Von Mises’ book is divided into four parts: The Nature of Money; The Value of Money; Money and Banking; Monetary Reconstruction. The latter section – the fourth part – was tacked on in 1952.
The first two parts of the book consider money from a philosophical/theoretical standpoint, whereas parts three and four are more utilitarian.
Part One examines the nature of money, including its functions, measuring its value, various types of money, money in the context of government, money as an economic good, and the enemies of money. The material is presented in a highly technical manner, which means it is not an easy read. However, it is well-worth the effort, because the information imparted is indispensable, laying a foundation for the second half of the book.
One of the most interesting chapters included in Part One is ‘The Enemies of Money.’ Von Mises names two enemies of money: socialism, and money cranks. Under socialism, “production and distribution are to be systematically regulated by a central body.” According to von Mises such a system will not work, for it is self-contradicting, involving “a reduction in the purchasing power of money.” Money cranks are people who want to get rid of money altogether. These people believe money is the root of all evil. Von Mises refers to these people as “confused” and states that “it is hardly worthwhile to devote even a moment to such fantastic suggestions.”
Part Two speaks of the value of money. Von Mises starts off by saying, “The central element in the economic problem of money is the objective exchange value of money, popularly called its purchasing power.” This portion of the book is a technical blueprint on the hows and whys of monetary valuation. And it proves arduous for readers who do not have a basic understanding of theoretical valuation. For von Mises thoroughly dissects the subject from every angle.
Part Three, which examines money and banking, is where things get a lot more interesting. Primarily, because the material can be applied to the present economic crisis in the U.S. Von Mises discusses the limits of credit extension by banks, stating that banks have never gone as far as they could in this area. By reducing the rate of interest on loans banks can postpone a market collapse; but eventually a breaking point will be attained. At that point, according to von Mises, implosion occurs. And the attending circumstances are intensified and prolonged.
To all intents and purposes, von Mises appears to be describing the current ‘easy money’ environment in America. Such prescience is scary. Von Mises holds that interest rates should adjust naturally to market forces. They should not be artificially depressed by outside interference.
Von Mises ends Part Three by talking about banking freedom, gold and the gold standard. He states that when a central bank dictates the interest rate, as “superficial critics” believe is necessary and proper, “nothing could be more mistaken.”
Part Four is where von Mises reflects on the principles of sound money as compared to the present currency systems prevalent throughout most of the world. “Thus the sound-money principle has two aspects. It is affirmative in approving the market’s choice of a commonly used medium of exchange. It is negative in obstructing the government’s propensity to meddle with the currency system.” A few sentences later, he states bluntly, “Sound money mean[s] a metallic standard.”
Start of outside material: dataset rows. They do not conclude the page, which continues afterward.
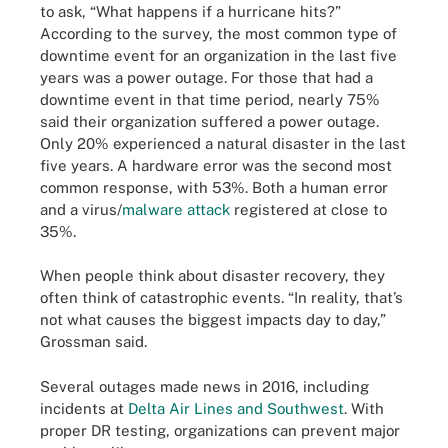
to ask, “What happens if a hurricane hits?”
According to the survey, the most common type of
downtime event for an organization in the last five
years was a power outage. For those that had a
downtime event in that time period, nearly 75%
said their organization suffered a power outage.
Only 20% experienced a natural disaster in the last
five years. A hardware error was the second most
common response, with 53%. Both a human error
and a virus/
malware attack
registered at close to
35%.
When people think about disaster recovery, they
often think of catastrophic events. “In reality, that’s
not what causes the biggest impacts day to day,”
Grossman said.
Several outages made news in 2016, including
incidents at
Delta Air Lines and Southwest
. With
proper DR testing, organizations can prevent major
Von Mises explains that governments got rid of the gold standard so they could introduce the idea of inflation into the system. Why? Because inflation allows the shift of wealth and income from some groups to others. Therefore, fiat money was substituted for sound money. His comment on this pinch hitter policy is succinct and to the point: “The most remarkable thing about this allegedly new monetary policy, however, is its complete failure.”
A return to a gold standard is advocated by von Mises. He notes, however, that such a reform infers a “radical change in economic philosophy.” There are two choices available, writes von Mises. “The utopia of a market economy, not paralyzed by government sabotage on the one hand, and the utopia of totalitarian all-round planning on the other hand.” His concludes that if the first choice – a free market economy – is selected, it “implies the decision in favor of the gold standard.”
Many knowledgeable individuals believe this is the best book ever written on money and credit. And they are probably right, for it has no peer, especially as concerns the Austrian school of economics. The book does, though, have two minor flaws, both of which concern readability. First, the book demands a certain degree of economic sophistication. In other words, it is not for economic dilettantes. Rather it is intended for intelligent readers, who understand economic theory. Second, the translation is bent with age. A more modern translation from the German to English would benefit readers.
On the Read-O-Meter, which ranges from 1 star (flawed) to 5 stars (perfect), Mises: The Theory of Money and Credit is valued at 5 stars for content and 4 stars for readability.